Luego de encabezar una reunión urgente con sus más cercanos colaboradores, el mandatario informó que el gobierno nacional y los alcaldes estarán autorizados a priorizar recursos estatales para atender la situación.
"Hay que estar preparados para lo peor", señaló en conferencia de prensa a una semana de que la administradora estatal de agua en La Paz anunciara drásticos cortes en el suministro, debido a que las fuentes abastecedoras de la capital boliviana están casi secas.

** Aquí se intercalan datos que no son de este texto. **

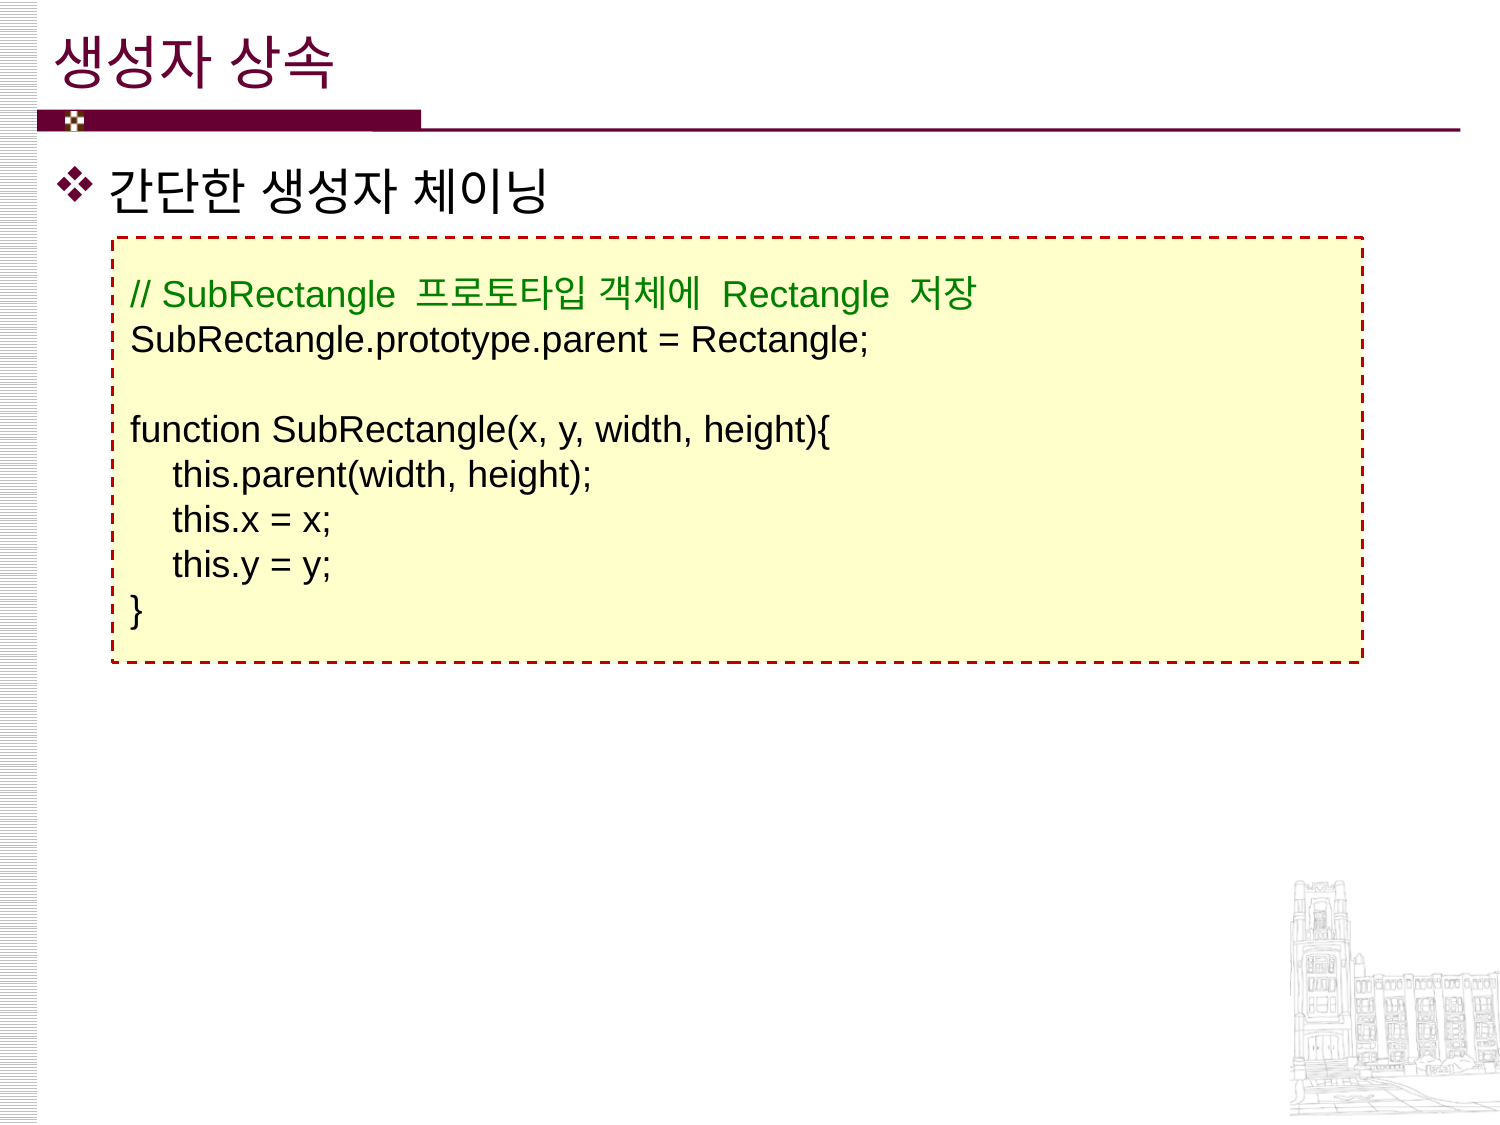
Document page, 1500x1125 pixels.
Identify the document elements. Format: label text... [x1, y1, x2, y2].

list 간단한 생성자 체이닝 [37, 152, 1463, 1091]
picture [65, 111, 84, 131]
picture [1290, 874, 1500, 1125]
text_box // SubRectangle 프로토타입 객체에 Rectangle 저장 SubRectangle.prototype.parent = Rectangle; function SubRectangle(x, y, width, height){ this.parent(width, height); this.x = x; this.y = y; } [112, 237, 1363, 663]
title 생성자 상속 [36, 13, 1278, 109]
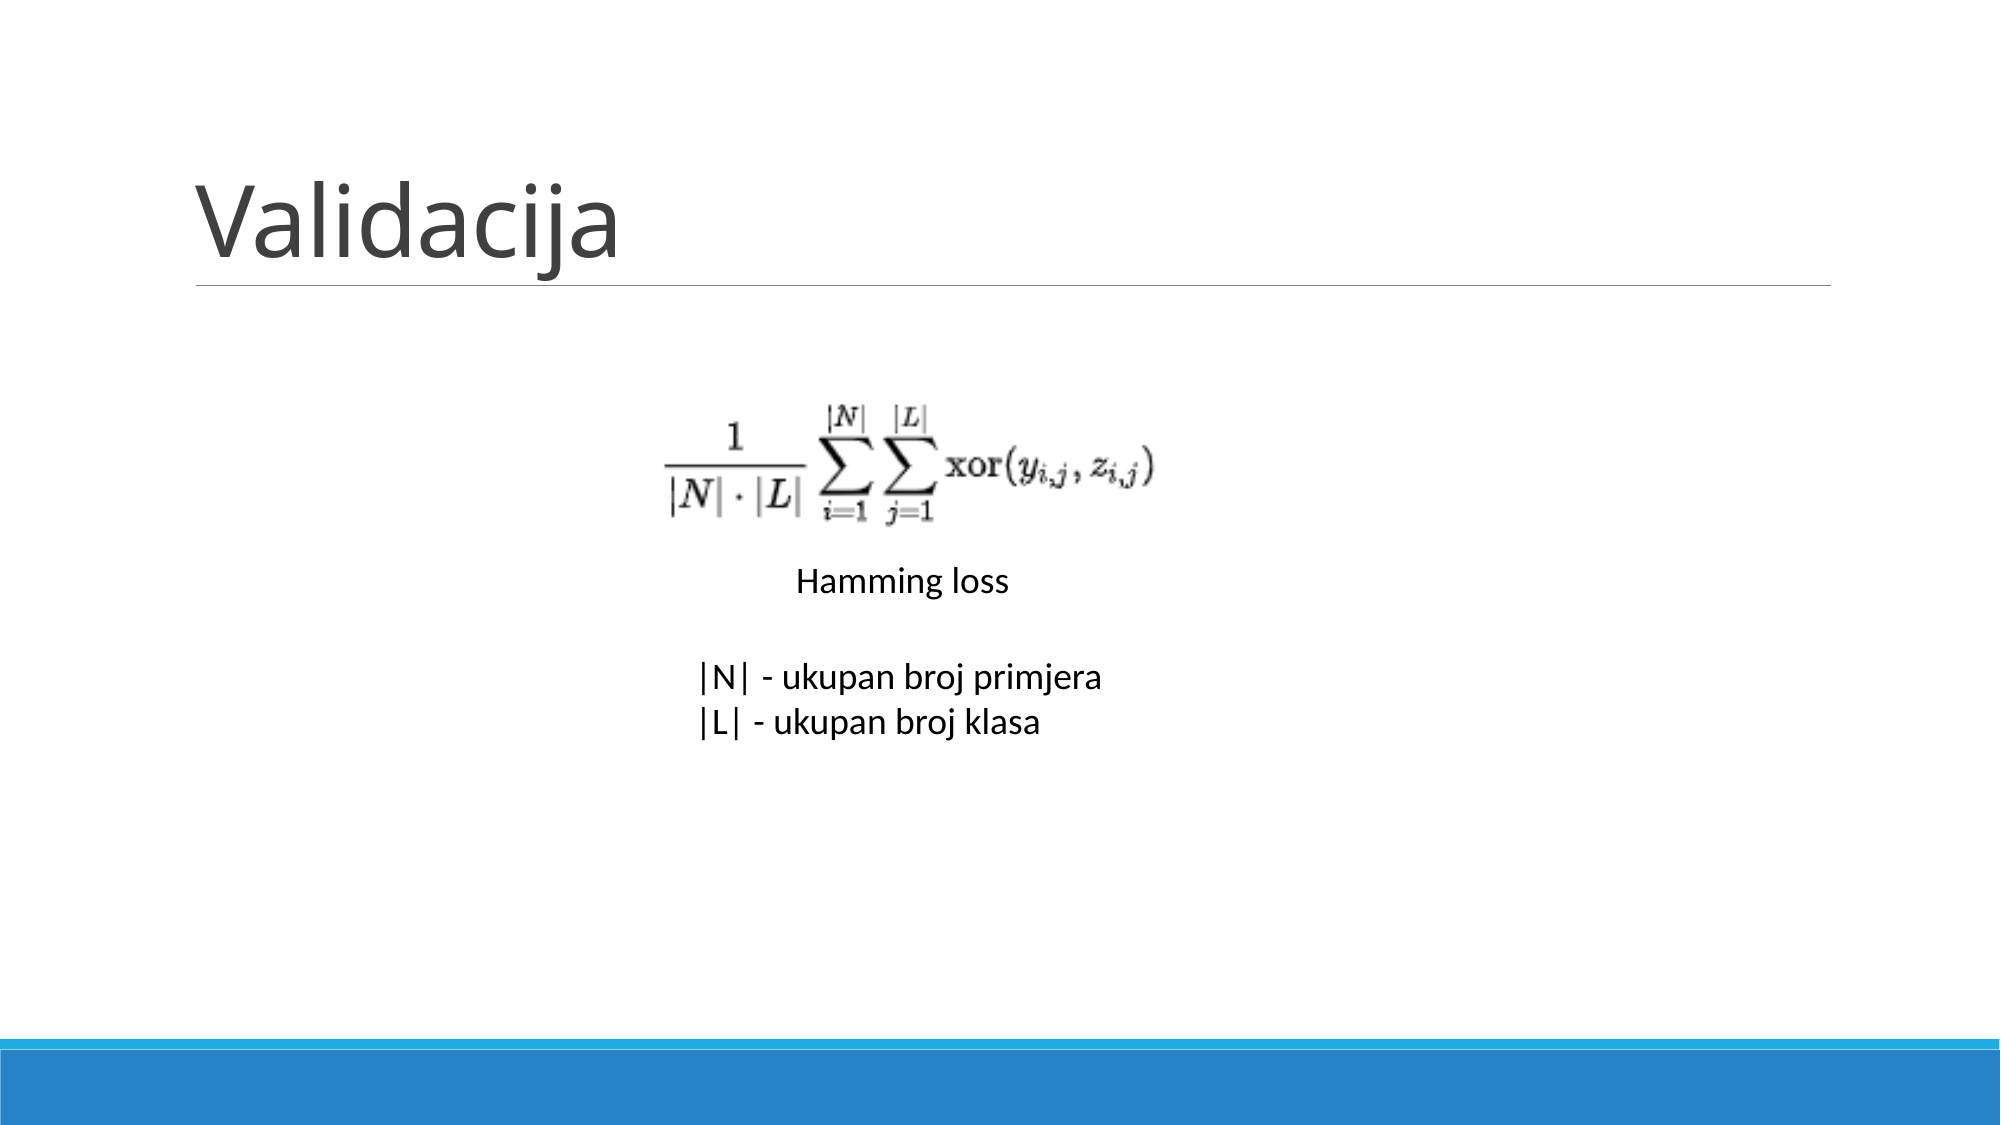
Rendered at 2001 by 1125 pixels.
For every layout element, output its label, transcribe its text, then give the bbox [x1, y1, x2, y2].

title Validacija [180, 47, 1830, 285]
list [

Los recortes se intensificaron desde el domingo y se extendieron a la vecina ciudad de El Alto. La emergencia abarca a gran parte de La Paz. Los barrios más afectados recibirán agua tres horas cada tres días, según el plan contemplado por el gobierno; asimismo anunció que también habrá más camiones cisternas distribuyendo el vital líquido.
La Paz y otras ciudades del occidente se abastecen de embalses que han quedado casi secos por el fenómeno climático El Niño, que diezmó cosechas y afectó al ganado. El Servicio de Meteorología anticipó que no se esperan lluvias hasta los primeros días de diciembre.